• _Directions for this task_:
For each of the following statements, say yes or no to whether it agrees with the passage on Serena Silvi's research, and quote the exact words of the passage that settle it.
1. Azobenzene is named as an example of a photochromic system.
2. The passage identifies four main research subjects.
3. Molecular logic gates are given as an example of what the investigated molecular species can do.
Passage shown Block Start
The research activity of Serena Silvi consists in the
photochemical and electrochemical study of complex molecular and
supramolecular systems.
The main investigated systems are:
- pseudorotaxanes, rotaxanes and catenanes, as prototypes of
artificial molecular machines
- photochromic systems (like azobenzene and spiropyrans)
- metal complexes
- inorganic semiconductor nanocrystals
These systems are characterized in their basic physicochemical
properties, and then they are exploited as molecular components for
artificial molecular machines or systems for information
processing.
The scientific activity of Serena Silvi concerns the design and
the photophysical, photochemical and electrochemical study of
molecular and supramolecular complex systems, which can perform
useful functions. Three main research subjects can be
identified:
1. Artificial molecular machines
This research theme consists in the design and characterization
of supramolecular systems, like rotaxanes, catenanes and related
species, whose molecular components can perform rotary or linear
movements, upon appropriate external stimuli. The aim of this
research is obtaining potentially useful functions from the
operation of these machines: for example the insertion into systems
like the liposomes allow the study of their effect on the stability
of the membranes; in addition it is possible to design machines
capable of catching and releasing other molecular species, or
capable of performing a mechanical work, which can be amplified
from the molecular to the macroscopic level.
2. Systems for information processing
This research theme consists in the design and characterization
of molecular and supramolecular systems capable of gathering,
storing and processing information. The investigated molecular
species are able, for example to perform the function of molecular
logic gates. The “bottom-up” approach to the miniaturization could
be useful not only to reduce the dimension of the components and
improve the performances of computers, but also to develop new
technologies and materials.
Passage shown Block End
Extracted entries Block Start
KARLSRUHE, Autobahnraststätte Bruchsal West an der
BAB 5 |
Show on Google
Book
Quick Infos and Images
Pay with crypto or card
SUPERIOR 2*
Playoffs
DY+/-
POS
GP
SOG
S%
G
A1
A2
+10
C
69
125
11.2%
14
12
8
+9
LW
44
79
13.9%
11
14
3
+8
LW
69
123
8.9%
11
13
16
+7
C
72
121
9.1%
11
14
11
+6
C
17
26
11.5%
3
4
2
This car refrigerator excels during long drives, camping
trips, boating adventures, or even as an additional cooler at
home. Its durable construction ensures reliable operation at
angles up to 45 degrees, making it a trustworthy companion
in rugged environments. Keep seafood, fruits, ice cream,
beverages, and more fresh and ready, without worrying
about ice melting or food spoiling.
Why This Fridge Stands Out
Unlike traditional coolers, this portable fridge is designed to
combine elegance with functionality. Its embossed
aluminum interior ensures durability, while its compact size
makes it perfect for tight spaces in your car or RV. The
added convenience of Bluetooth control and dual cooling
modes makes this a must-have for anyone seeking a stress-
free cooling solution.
Extracted entries Block End
Extracted entries Block Start
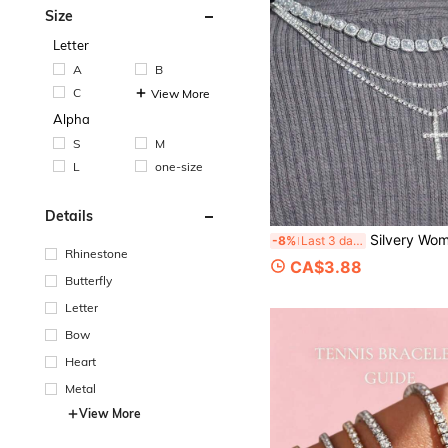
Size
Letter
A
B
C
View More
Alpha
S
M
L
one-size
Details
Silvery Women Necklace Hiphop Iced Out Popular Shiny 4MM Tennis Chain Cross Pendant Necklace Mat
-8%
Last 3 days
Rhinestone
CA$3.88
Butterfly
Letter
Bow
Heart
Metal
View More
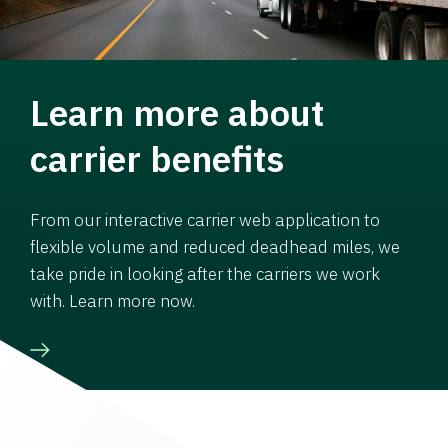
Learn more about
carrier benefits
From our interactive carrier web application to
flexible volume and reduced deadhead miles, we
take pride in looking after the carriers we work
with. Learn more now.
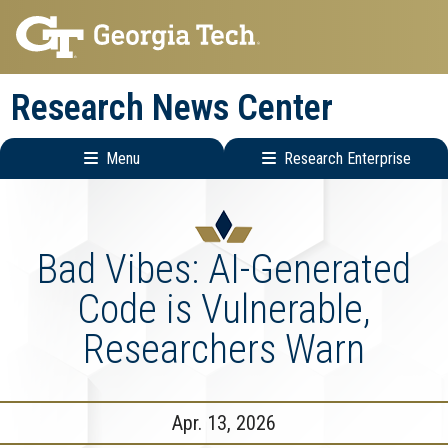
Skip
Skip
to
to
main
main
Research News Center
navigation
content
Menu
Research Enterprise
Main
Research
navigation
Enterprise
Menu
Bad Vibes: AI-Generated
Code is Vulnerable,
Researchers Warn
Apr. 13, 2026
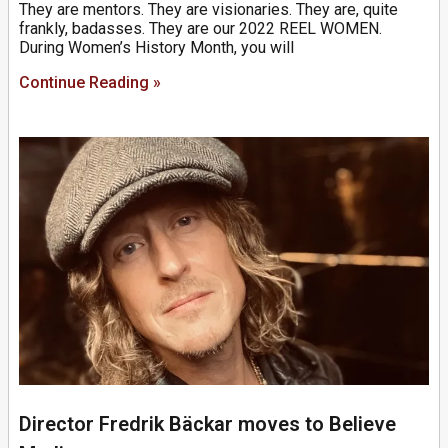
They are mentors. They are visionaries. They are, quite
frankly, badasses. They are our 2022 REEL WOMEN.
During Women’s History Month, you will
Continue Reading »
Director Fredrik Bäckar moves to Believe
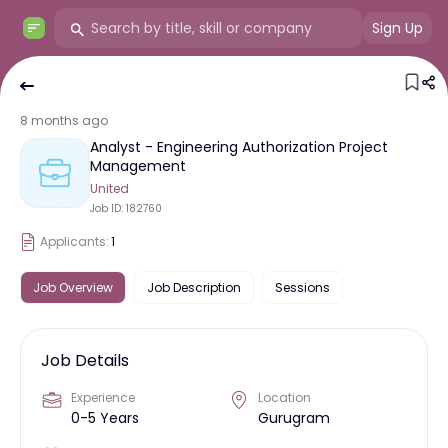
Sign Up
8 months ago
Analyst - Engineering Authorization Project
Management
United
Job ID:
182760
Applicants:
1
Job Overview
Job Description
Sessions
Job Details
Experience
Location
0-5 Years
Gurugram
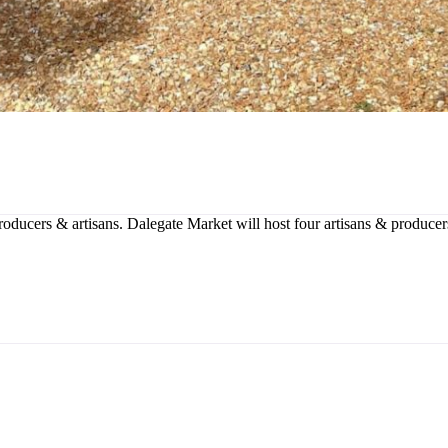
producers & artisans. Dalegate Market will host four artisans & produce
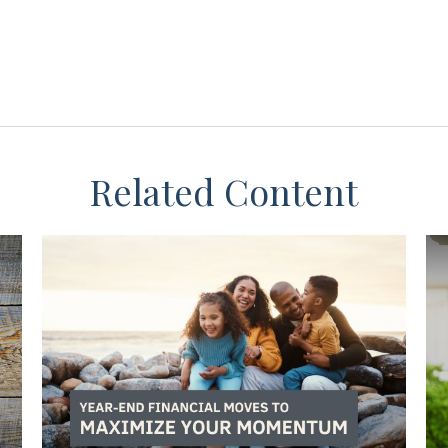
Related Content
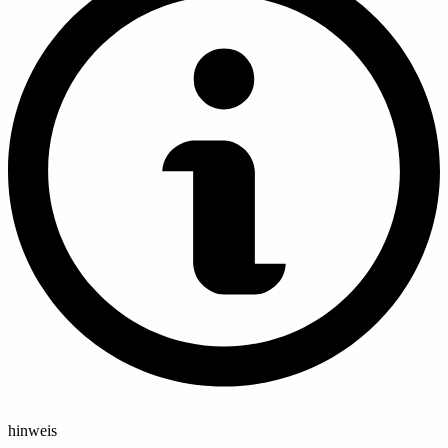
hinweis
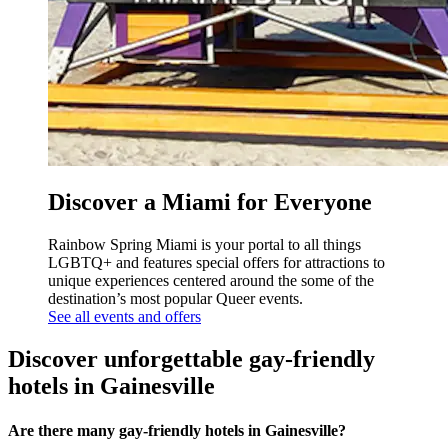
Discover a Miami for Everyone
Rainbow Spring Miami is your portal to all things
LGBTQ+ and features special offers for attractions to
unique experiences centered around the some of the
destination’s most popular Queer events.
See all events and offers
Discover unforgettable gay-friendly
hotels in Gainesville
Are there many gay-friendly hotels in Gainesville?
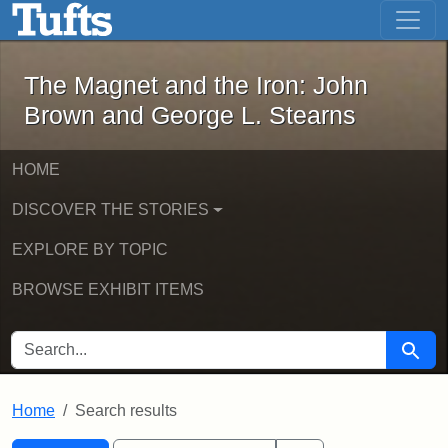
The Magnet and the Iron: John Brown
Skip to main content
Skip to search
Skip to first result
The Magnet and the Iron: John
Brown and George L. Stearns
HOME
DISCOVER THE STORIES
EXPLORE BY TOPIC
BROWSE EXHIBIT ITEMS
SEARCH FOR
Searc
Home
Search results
Extracted entries Block End
Extracted entries Block Start
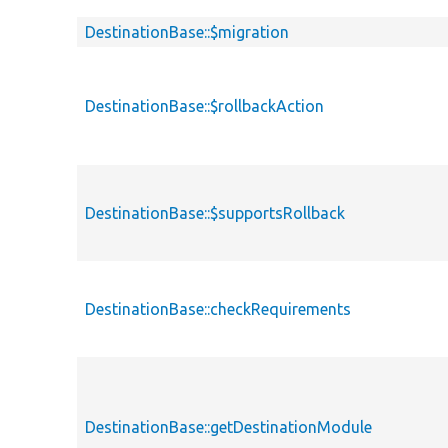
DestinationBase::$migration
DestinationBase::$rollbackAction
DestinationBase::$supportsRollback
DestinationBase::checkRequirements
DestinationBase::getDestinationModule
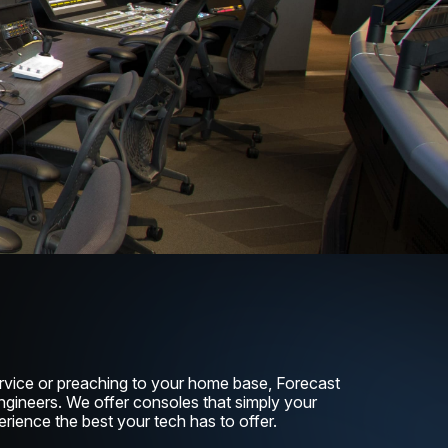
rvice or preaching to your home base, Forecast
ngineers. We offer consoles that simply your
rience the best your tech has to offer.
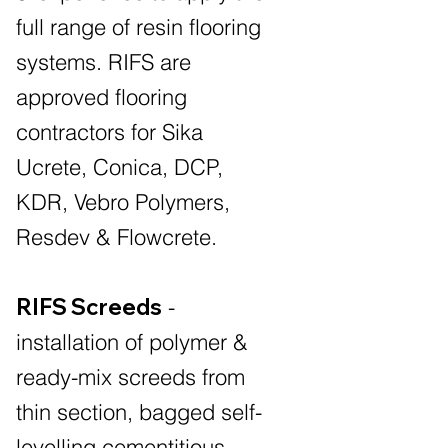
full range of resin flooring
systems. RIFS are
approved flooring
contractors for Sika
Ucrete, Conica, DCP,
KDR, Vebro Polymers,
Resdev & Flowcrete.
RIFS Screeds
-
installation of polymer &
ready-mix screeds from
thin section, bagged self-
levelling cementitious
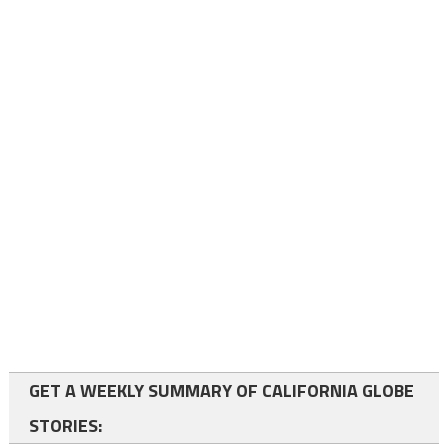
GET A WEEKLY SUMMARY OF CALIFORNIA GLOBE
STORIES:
Extracted entries Block End
• _Expected answer_:
1. Yes: "photochromic systems (like azobenzene and spiropyrans)"
2. No: "Three main research subjects can be identified"
3. Yes: "The investigated molecular species are able, for example to perform the function of molecular logic gates."